TAREFA ATRIBUÍDA A =
Responda com base no texto sobre o art. 472 do NCPC:
(i) Qual é o objetivo do dispositivo examinado?
(ii) De quais duas partes costuma ser composto um enunciado normativo?
(iii) Que texto normativo é citado como exemplo de algo que não é uma cláusula geral?
TAREFA ATRIBUÍDA B = Transcreva, por favor, o trecho do texto sobre o art. 472 do NCPC entre "Há situações em" e "de cláusulas gerais.", inclusive.
TAREFA ATRIBUÍDA C = Dê continuidade ao texto sobre o art. 472 do NCPC a partir do ponto em que ele termina.

TRECHO DA PÁGINA =
════════════════════

O parágrafo único do art. 472 do NCPC é texto normativo interessante. Merece ser examinado com cautela. Trata-se de dispositivo que tem por objetivo regular o modo pelo qual se deve apresentar a fundamentação de uma decisão judicial, nos casos de interpretação de textos normativos abertos e colisão de normas jurídicas.
Tem o inegável mérito pedagógico de despertar os aplicadores do direito para o necessário aprimoramento da fundamentação das decisões, em tempo de textos normativos tão indeterminados e de reconhecimento da força normativa dos princípios.
Antes de examiná-lo, convém tecer algumas considerações prévias.
Texto normativo e norma jurídica não se confundem. A norma é o resultado da interpretação de um enunciado normativo. De um mesmo enunciado, várias normas jurídicas podem ser extraídas; uma norma jurídica pode ser extraída da conjugação de vários enunciados; há normas que não possuem um texto a ela diretamente relacionado; há textos dos quais não se consegue extrair norma alguma. Enfim, interpretam-se textos jurídicos, para que deles se extraia o comando normativo.
Um enunciado normativo costuma ser composto de duas partes: a hipótese fática, em que se descreve a situação regulada pela norma, e o conseqüente normativo, em que se imputa um determinado efeito jurídico ao fato jurídico ali descrito.
Não é raro que, na elaboração de textos normativos, o legislador se valha de conceitos juridicamente indeterminados, com o claro propósito de transferir ao órgão jurisdicional a tarefa de concretização do sentido dessas expressões, caso a caso. Boa-fé, grave lesão, risco de dano, justo motivo, calamidade pública, repercussão geral etc. são alguns exemplos.
Há situações em que a indeterminação do texto normativo é ainda maior. Cláusula geral é uma espécie de texto normativo, cujo antecedente (hipótese fática) é composto por termos vagos e o conseqüente (efeito jurídico) é indeterminado. Há, portanto, uma indeterminação legislativa em ambos os extremos da estrutura lógica normativa. Devido processo legal, função social do contrato, função social da propriedade, boa-fé etc. são exemplos de cláusulas gerais.
Há, assim, uma relação próxima entre cláusulas gerais e conceitos jurídicos indeterminados. Cláusula geral é técnica de redação de enunciado normativo; conceito juridicamente indeterminado é elemento de texto normativo, presente na elaboração de uma cláusula geral, nada obstante possa haver conceito juridicamente indeterminado em outros textos normativos.
Por exemplo, o texto que regula a exigência de repercussão geral para o recurso extraordinário não é uma cláusula geral, porque, nada obstante a indeterminação da hipótese fática, o conseqüente normativo está claramente determinado pelo legislador: se houver repercussão geral, o recurso deve ser conhecido; se não houver repercussão geral, o recurso deve ser inadmitido.

════════════════════

MATERIAL FORNECIDO =
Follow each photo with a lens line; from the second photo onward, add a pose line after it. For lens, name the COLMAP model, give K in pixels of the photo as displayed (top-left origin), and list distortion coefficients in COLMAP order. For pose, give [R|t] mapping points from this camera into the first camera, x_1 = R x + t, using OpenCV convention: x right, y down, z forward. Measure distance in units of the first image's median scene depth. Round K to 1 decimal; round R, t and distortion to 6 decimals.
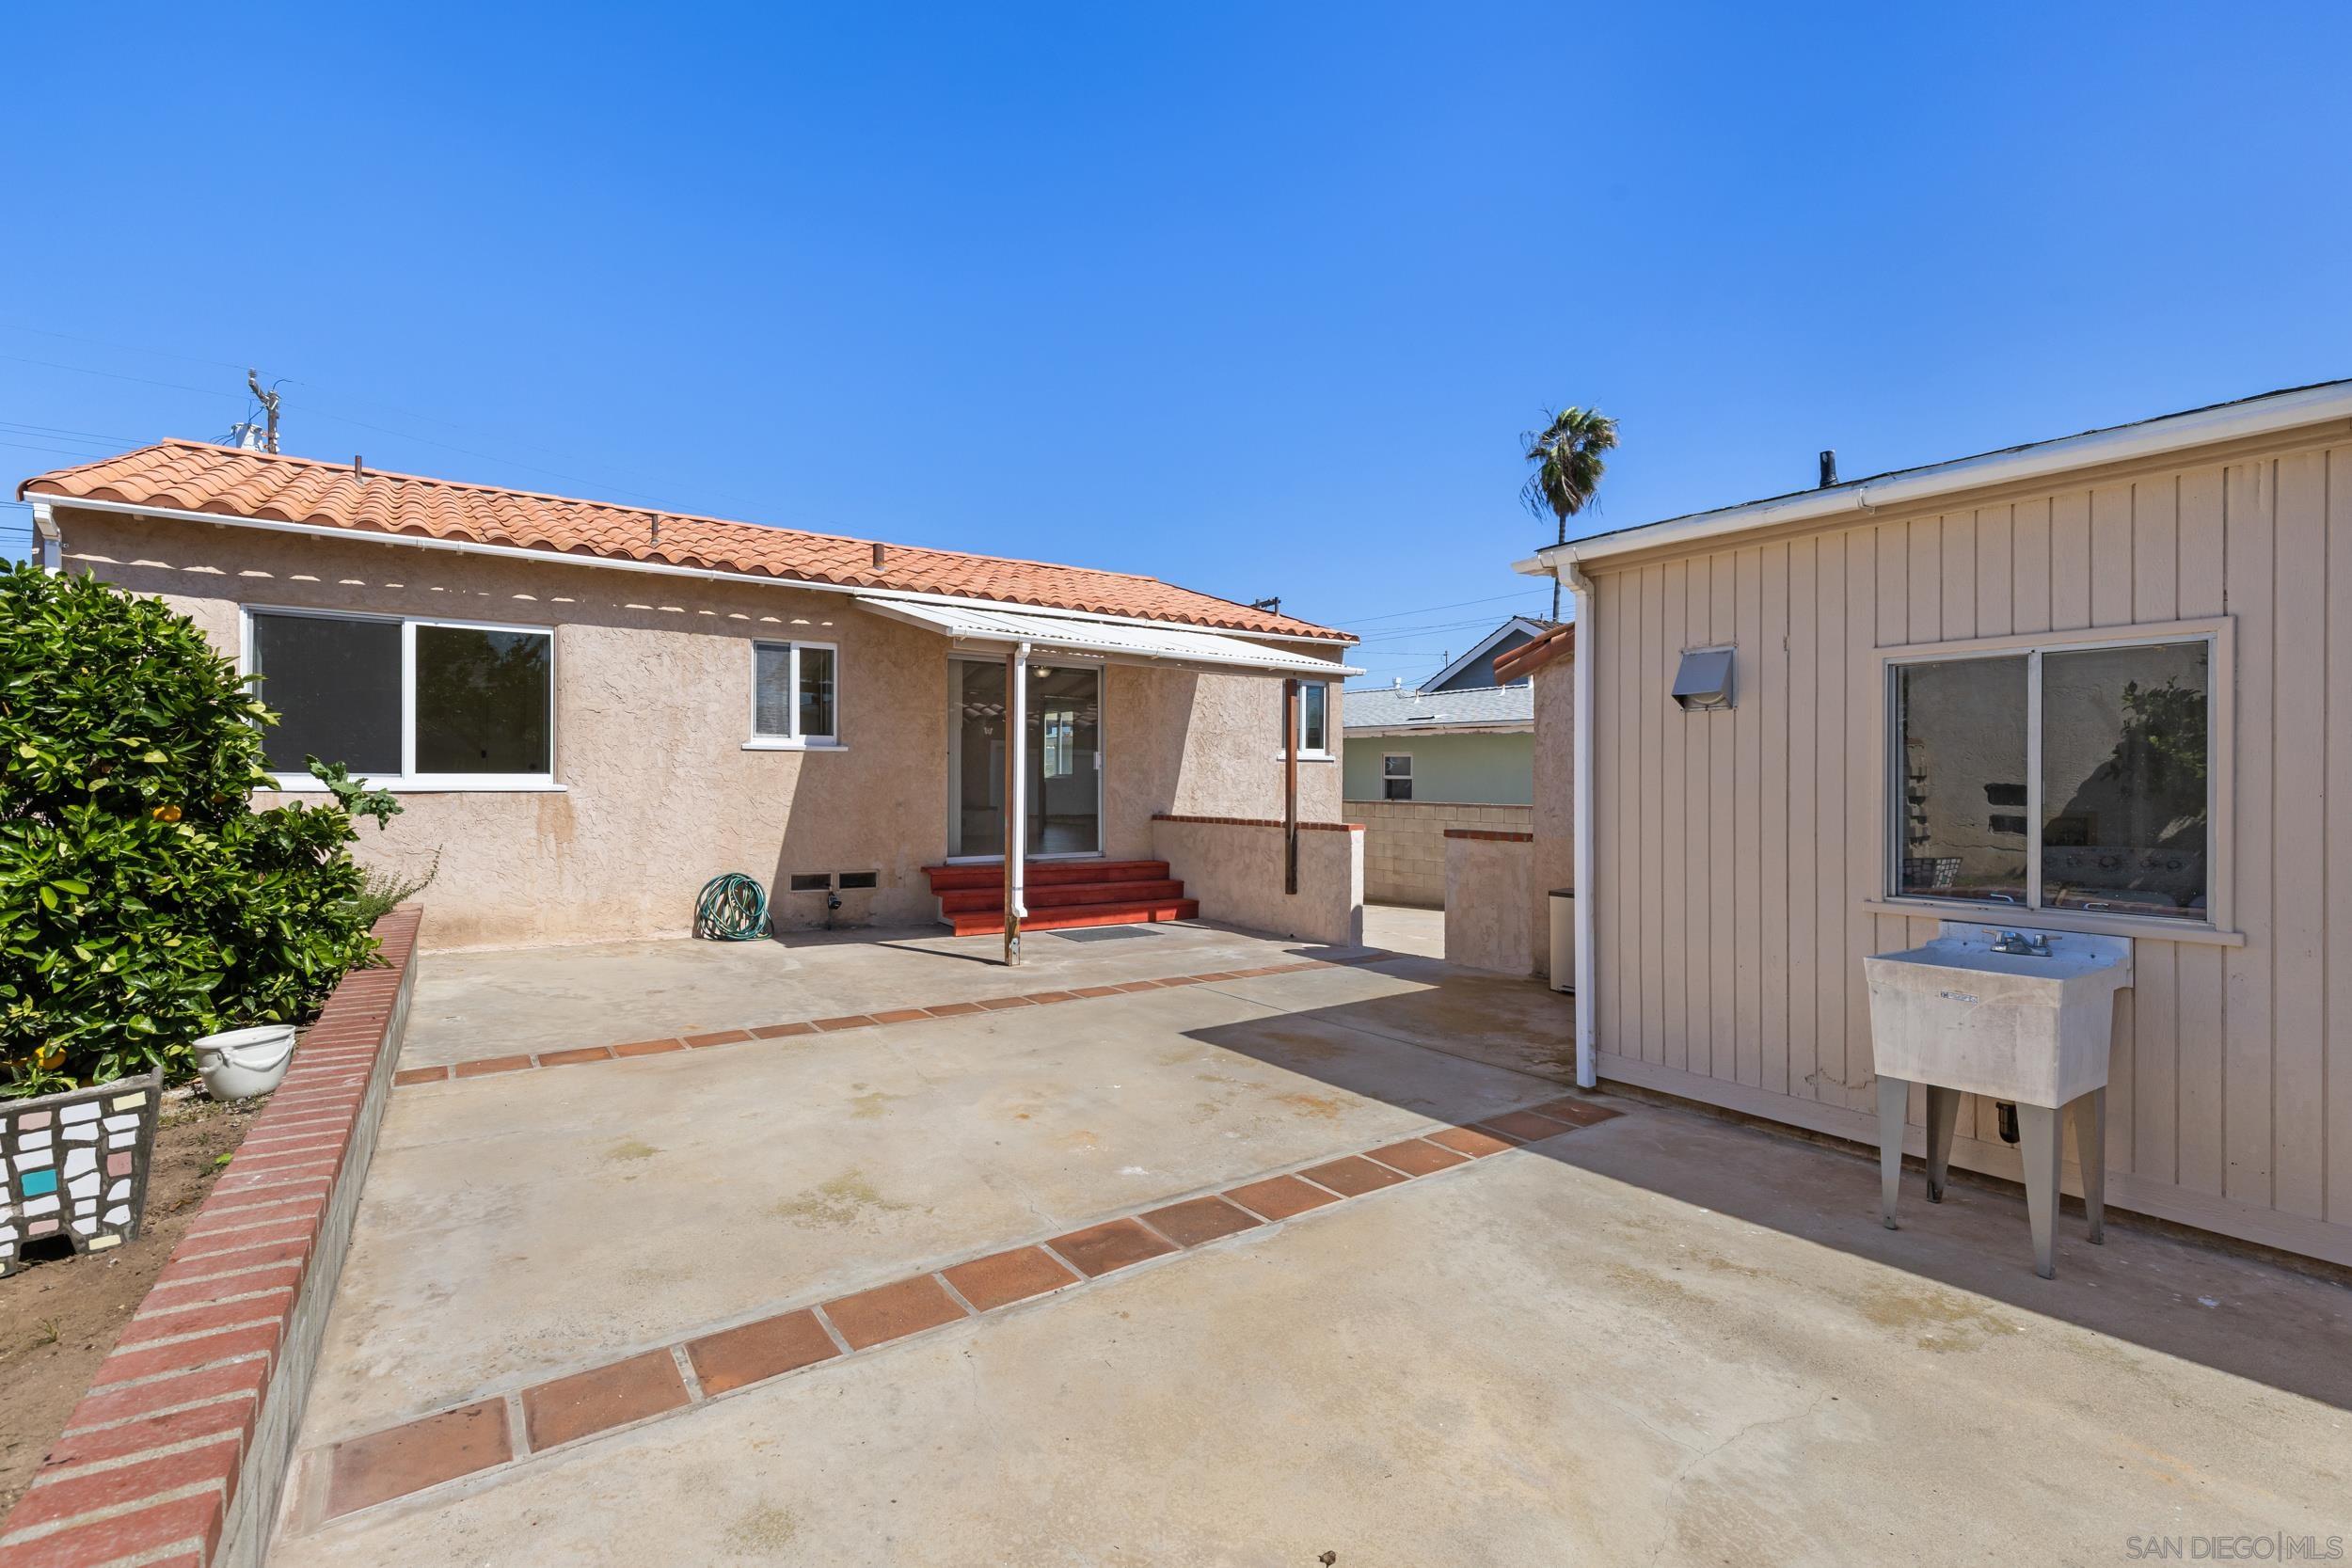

════════════════════

RESPOSTA FINAL A =
(i) Regular o modo pelo qual se deve apresentar a fundamentação de uma decisão judicial, nos casos de interpretação de textos normativos abertos e colisão de normas jurídicas.
(ii) A hipótese fática e o conseqüente normativo.
(iii) O texto que regula a exigência de repercussão geral para o recurso extraordinário.

RESPOSTA FINAL B =
Há situações em que a indeterminação do texto normativo é ainda maior. Cláusula geral é uma espécie de texto normativo, cujo antecedente (hipótese fática) é composto por termos vagos e o conseqüente (efeito jurídico) é indeterminado. Há, portanto, uma indeterminação legislativa em ambos os extremos da estrutura lógica normativa. Devido processo legal, função social do contrato, função social da propriedade, boa-fé etc. são exemplos de cláusulas gerais.

RESPOSTA FINAL C =
Princípio é espécie normativa. Trata-se de norma que estabelece um fim a ser atingido (Humberto Ávila). Se essa espécie normativa visa a um determinado estado de coisas, e esse fim somente pode ser alcançado com determinados comportamentos, esses comportamentos passam a constituir necessidades práticas sem cujos efeitos a progressiva promoção do fim não se realiza (Humberto Ávila). Enfim, os princípios instituem o dever de adotar comportamentos necessários à realização de um estado de coisas ou, inversamente, instituem o dever de efetivação de um estado de coisas pela adoção de comportamentos a ele necessários. (Humberto Ávila)
Cláusula geral é um texto jurídico; princípio é norma. São institutos que operam em níveis diferentes do fenômeno normativo. Um princípio pode ser extraído de uma cláusula geral, e é o que costuma acontecer. Mas a cláusula geral é texto que pode servir de suporte para o surgimento de uma regra. Da cláusula geral do devido processo legal é possível extrair a regra de que a decisão judicial deve ser motivada, por exemplo.
Feitas essas considerações, podemos examinar o texto jurídico do parágrafo único do art. 472 do NCPC, assim redigido: Parágrafo único. Fundamentando-se a sentença em regras que contiverem conceitos juridicamente indeterminados, cláusulas gerais ou princípios jurídicos, o juiz deve expor, analiticamente, o sentido em que as normas foram compreendidas, demonstrando as razões pelas quais, ponderando os valores em questão e à luz das peculiaridades do caso concreto, não aplicou princípios colidentes.
Como se pode perceber, embora a intenção tenha sido boa, a proposta está repleta de imprecisões.
Fundamentando-se a sentença em regras que contiverem conceitos juridicamente indeterminados. Confunde-se texto jurídico com uma das espécies normativas (regra).
Fundamentando-se a sentença em regras que contiverem (…) cláusulas gerais. Regras (normas) não contêm cláusulas gerais. Cláusula geral é texto jurídico do qual se pode extrair uma norma jurídica (regra ou princípio).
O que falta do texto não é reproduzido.